● Exercise instructions
Copy out each line from the material where the word "setVisualDirection" is found.

# # # #

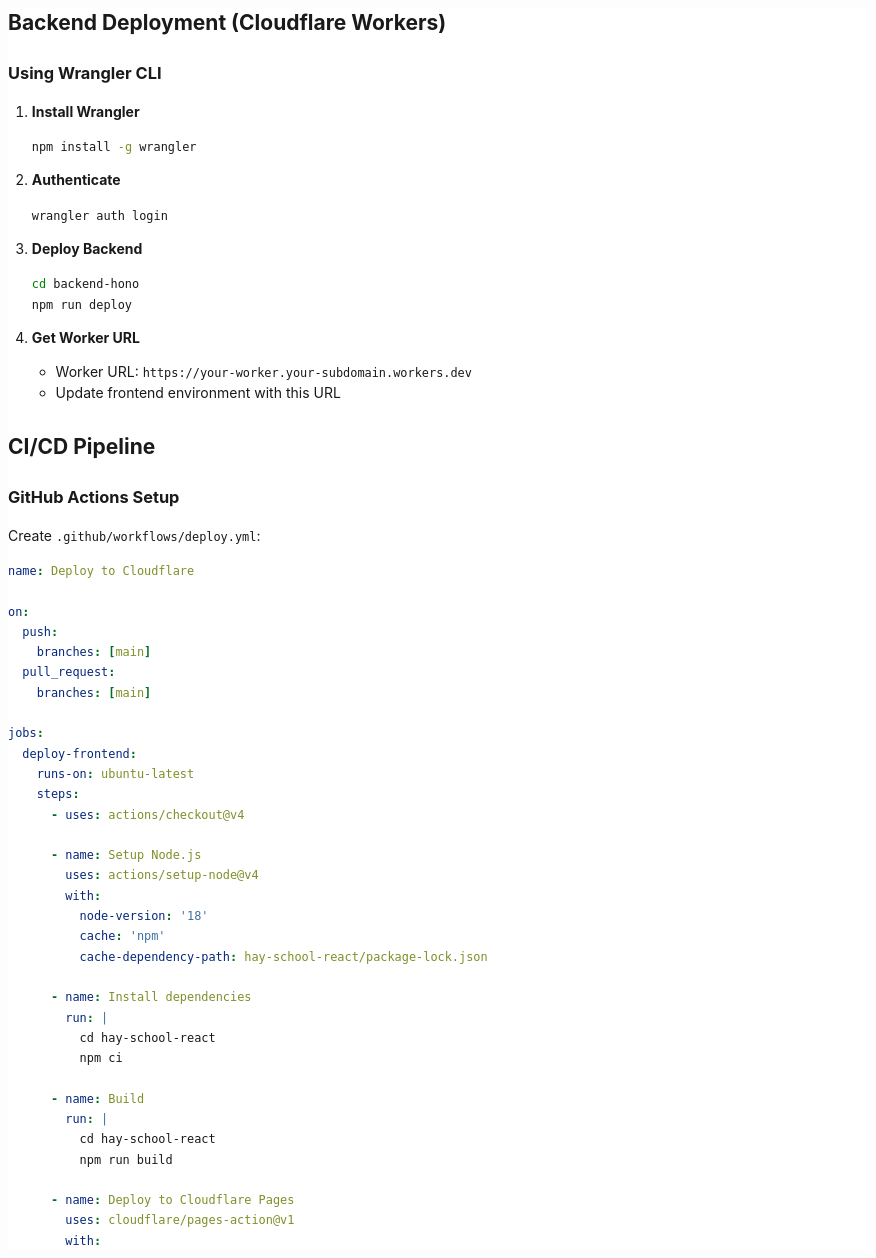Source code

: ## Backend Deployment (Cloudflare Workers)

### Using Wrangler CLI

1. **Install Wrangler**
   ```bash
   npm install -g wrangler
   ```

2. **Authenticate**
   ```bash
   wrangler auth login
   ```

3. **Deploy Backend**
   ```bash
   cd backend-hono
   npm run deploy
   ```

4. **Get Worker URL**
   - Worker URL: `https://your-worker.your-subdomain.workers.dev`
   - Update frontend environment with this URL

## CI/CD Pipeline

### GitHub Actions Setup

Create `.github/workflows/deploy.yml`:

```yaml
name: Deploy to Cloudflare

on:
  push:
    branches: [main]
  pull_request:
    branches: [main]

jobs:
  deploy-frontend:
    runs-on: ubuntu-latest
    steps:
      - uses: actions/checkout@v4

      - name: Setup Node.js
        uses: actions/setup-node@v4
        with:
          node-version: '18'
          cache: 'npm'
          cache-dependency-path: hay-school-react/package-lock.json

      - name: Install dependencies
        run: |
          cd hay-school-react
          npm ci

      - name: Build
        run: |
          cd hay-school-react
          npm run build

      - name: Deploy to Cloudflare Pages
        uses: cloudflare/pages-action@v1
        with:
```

# # # #

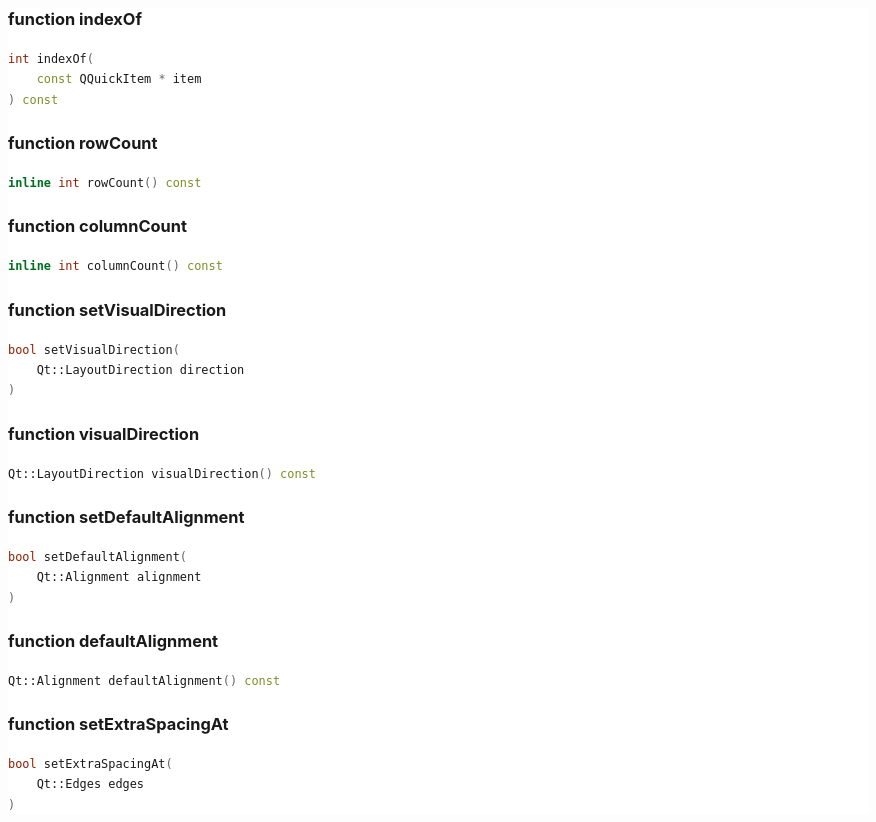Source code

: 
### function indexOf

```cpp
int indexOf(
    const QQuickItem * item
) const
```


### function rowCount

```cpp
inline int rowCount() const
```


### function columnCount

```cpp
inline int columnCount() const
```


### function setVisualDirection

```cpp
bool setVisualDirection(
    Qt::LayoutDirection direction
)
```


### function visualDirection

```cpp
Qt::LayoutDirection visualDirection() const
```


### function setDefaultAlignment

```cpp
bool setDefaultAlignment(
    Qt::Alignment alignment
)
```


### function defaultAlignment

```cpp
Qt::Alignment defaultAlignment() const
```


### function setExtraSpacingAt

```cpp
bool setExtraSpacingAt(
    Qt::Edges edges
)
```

# # # #

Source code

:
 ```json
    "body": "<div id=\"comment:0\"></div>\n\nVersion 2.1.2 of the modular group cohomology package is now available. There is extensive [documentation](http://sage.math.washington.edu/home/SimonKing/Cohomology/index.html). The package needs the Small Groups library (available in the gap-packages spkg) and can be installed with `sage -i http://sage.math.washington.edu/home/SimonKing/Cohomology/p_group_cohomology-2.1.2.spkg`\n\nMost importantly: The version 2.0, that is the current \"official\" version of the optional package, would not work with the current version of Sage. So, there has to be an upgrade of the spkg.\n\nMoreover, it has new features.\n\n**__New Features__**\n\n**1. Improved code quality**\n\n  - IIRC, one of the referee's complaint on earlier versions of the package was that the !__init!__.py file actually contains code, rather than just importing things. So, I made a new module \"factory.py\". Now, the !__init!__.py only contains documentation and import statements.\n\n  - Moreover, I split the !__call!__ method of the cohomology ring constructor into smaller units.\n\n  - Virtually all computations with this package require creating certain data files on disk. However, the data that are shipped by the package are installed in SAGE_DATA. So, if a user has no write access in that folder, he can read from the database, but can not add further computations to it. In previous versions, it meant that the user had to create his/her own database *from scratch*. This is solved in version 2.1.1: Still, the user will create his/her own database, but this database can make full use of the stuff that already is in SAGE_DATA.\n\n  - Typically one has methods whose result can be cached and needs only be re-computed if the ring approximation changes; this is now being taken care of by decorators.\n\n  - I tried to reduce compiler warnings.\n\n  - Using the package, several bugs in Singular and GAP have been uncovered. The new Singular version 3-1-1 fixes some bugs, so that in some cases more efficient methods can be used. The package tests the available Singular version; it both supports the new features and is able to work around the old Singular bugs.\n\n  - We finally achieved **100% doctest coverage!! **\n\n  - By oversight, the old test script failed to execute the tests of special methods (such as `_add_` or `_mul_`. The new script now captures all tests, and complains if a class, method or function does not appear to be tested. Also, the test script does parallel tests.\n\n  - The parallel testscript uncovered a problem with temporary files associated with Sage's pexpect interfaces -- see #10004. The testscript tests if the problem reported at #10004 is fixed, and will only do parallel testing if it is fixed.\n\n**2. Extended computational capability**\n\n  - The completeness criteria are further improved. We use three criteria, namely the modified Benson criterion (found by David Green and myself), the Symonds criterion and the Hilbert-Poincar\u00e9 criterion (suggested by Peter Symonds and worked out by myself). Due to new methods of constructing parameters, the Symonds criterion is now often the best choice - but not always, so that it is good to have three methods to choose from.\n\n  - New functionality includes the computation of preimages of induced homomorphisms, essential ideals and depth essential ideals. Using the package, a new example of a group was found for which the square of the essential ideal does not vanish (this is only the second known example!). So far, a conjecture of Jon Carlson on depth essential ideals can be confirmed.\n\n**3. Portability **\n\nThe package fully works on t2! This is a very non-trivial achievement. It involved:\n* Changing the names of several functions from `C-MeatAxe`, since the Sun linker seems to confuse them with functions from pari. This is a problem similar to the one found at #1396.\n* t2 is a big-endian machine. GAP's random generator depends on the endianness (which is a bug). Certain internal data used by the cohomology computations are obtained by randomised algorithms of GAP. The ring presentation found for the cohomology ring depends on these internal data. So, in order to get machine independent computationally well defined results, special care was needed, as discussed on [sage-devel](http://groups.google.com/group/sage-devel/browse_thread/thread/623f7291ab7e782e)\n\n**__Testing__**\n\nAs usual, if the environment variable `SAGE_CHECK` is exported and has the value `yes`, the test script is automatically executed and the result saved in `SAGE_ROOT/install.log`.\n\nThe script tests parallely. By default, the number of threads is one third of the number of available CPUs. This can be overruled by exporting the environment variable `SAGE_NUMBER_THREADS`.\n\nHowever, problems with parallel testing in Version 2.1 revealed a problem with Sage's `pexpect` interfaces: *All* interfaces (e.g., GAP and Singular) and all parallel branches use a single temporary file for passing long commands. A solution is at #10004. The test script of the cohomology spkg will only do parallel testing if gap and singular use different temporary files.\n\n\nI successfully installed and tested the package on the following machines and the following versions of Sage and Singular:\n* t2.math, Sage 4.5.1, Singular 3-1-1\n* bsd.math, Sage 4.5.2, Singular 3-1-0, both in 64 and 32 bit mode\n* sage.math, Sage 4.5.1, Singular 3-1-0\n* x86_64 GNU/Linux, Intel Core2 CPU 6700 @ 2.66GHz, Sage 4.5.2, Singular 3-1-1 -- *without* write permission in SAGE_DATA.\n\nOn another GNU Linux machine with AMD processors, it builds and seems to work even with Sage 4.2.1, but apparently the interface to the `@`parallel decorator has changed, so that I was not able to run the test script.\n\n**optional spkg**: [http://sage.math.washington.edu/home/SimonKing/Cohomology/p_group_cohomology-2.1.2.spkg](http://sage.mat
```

# # # #

● Solution to the exercise
### function setVisualDirection
bool setVisualDirection(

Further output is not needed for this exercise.